■ TEXT TO READ:
↓↓↓

I've typically stored this data somewhere else, not really on the visualization GitHub, but it could totally go there. It is more useful for the ShinyApp though.

**Note**
The ShinyApp currently assumes that this file has a "cw_coords" elements with the coordinates for the context words; it needs to be updated.

In [43]:
map(setNames(lemmas, lemmas), function(lemma){
    models <- read_tsv(file.path(output_dir, lemma, paste0(lemma, ".medoids.tsv")), show_col_types = FALSE)$medoids
    map(setNames(models, models),
           summarizeHDBSCAN, lemma = lemma,
           input_dir = file.path(input_dir, lemma),
           output_dir = file.path(output_dir, lemma))
}) %>% 
write_rds(file.path(output_dir, "mariana_hdbscan_new.rds"))

### What to do with HDBSCAN

Here I will add the code to classify the clouds in types, but later.

↑↑↑

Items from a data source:
↓↓↓

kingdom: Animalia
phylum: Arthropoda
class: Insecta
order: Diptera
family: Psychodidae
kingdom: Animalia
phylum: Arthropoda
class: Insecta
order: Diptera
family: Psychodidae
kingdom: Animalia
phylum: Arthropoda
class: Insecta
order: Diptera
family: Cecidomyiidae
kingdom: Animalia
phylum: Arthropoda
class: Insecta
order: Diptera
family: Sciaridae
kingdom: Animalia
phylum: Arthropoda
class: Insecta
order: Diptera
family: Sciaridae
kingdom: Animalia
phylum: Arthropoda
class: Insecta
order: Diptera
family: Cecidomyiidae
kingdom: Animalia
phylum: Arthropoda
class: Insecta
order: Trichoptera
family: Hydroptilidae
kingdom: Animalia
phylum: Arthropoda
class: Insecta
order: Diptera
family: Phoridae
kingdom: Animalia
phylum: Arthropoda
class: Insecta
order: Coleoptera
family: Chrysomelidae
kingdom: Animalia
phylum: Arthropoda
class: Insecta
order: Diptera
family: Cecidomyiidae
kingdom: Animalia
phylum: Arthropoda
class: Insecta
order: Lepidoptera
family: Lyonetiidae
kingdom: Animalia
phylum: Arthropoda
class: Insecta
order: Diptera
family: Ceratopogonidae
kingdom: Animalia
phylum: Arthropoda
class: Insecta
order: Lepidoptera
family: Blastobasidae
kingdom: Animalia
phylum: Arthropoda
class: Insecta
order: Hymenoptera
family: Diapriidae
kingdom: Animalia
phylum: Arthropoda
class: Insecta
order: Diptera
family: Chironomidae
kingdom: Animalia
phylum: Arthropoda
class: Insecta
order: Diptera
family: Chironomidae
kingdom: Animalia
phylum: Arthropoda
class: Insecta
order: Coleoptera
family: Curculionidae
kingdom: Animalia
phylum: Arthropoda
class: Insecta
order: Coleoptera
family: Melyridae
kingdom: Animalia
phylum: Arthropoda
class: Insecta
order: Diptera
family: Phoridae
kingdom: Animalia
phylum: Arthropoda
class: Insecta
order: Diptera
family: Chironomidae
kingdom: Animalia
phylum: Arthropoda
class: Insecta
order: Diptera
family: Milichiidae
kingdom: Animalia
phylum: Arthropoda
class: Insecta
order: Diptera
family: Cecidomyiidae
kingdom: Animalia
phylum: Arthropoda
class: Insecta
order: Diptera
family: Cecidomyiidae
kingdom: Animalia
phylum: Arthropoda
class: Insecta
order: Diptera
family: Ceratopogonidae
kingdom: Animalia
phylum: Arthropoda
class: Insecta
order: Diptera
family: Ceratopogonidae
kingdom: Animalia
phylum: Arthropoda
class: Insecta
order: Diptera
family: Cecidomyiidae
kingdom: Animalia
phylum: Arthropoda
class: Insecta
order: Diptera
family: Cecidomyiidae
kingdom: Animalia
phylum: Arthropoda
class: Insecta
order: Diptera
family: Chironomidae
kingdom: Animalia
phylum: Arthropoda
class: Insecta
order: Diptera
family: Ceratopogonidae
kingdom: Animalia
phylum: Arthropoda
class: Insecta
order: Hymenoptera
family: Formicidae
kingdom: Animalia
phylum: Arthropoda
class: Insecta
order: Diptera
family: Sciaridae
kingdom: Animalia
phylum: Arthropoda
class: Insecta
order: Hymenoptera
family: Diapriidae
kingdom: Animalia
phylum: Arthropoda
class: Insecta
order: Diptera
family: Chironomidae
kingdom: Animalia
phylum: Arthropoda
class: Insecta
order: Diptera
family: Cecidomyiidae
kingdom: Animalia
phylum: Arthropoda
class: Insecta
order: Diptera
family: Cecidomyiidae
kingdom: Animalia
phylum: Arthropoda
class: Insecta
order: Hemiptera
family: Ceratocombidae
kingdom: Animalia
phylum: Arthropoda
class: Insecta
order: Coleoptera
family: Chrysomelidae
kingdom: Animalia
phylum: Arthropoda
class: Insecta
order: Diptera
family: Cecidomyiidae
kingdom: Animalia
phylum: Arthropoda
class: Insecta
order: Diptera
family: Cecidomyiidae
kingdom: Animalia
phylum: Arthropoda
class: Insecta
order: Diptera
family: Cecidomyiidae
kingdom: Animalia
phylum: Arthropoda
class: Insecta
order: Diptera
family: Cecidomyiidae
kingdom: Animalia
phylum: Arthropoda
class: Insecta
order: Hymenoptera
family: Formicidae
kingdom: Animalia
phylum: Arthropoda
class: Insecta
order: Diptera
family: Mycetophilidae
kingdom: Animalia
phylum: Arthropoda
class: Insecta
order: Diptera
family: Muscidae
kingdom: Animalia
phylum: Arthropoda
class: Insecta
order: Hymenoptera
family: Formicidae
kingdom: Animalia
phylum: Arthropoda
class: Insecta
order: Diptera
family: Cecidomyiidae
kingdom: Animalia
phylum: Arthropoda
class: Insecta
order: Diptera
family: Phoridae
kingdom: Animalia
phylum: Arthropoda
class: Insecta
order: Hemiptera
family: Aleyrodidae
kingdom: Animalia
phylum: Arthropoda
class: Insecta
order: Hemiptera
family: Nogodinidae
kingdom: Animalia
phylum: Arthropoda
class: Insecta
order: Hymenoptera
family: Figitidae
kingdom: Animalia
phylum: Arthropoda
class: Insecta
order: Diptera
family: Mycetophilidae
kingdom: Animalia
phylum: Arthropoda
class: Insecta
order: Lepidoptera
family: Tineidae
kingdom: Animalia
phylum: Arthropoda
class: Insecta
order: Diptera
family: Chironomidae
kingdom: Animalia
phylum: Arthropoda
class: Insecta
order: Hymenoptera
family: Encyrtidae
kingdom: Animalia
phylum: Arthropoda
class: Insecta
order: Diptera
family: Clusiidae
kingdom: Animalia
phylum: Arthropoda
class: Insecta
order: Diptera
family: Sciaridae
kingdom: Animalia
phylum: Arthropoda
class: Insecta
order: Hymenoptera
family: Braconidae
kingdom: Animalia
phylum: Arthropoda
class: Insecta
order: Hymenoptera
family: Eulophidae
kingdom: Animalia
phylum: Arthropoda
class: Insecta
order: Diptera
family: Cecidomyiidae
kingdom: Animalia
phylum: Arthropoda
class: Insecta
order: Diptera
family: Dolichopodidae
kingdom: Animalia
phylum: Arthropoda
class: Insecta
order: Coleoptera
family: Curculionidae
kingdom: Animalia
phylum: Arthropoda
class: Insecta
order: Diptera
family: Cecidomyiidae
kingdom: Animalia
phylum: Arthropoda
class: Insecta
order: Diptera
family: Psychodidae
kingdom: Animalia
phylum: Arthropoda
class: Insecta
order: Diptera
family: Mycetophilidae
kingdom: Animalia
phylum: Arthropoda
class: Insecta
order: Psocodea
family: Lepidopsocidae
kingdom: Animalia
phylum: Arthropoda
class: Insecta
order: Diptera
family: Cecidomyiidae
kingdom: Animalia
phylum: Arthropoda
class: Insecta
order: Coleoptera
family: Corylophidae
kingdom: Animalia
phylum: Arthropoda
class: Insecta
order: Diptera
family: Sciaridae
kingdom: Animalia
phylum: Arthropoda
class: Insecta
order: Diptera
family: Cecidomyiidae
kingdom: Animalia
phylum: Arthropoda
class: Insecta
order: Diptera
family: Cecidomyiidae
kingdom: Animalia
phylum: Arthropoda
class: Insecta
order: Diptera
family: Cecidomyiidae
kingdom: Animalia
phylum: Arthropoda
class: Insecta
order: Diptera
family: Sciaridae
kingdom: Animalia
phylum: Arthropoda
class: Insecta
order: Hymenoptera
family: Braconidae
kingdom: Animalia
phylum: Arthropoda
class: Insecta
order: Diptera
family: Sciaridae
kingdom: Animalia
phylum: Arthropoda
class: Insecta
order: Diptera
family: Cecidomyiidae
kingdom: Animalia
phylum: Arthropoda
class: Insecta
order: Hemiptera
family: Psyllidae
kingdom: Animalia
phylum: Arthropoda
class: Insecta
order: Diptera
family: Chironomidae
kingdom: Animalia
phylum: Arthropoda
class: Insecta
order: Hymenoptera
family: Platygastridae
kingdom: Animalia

↑↑↑

■ TASKS AND EXERCISES:
1. In the HDBSCAN notes, what file name is the result of the code in cell 43 written to?
2. Proceed with the HDBSCAN notes, picking up after their final sentence.

■ SOLVED PROBLEMS:
1. mariana_hdbscan_new.rds

2.
## Final steps

For the visualization tool, we need to add a file that lists all the files in the directory of a lemma, to help it manage the available data.

In [44]:
library(stringr)
library(readr)
library(purrr)
library(rjson)
cleanFname <- function(str){
    sections <- str_split(str, "\\.")[[1]]
    paste(sections[-c(1, length(sections))], collapse = "")
}

In [50]:
for (lemma in lemmas){
    files_list <- setdiff(dir(file.path(output_dir, lemma)), "paths.json")
    names(files_list) <- map_chr(files_list, cleanFname)
    write(toJSON(files_list), file.path(output_dir, lemma, "paths.json"))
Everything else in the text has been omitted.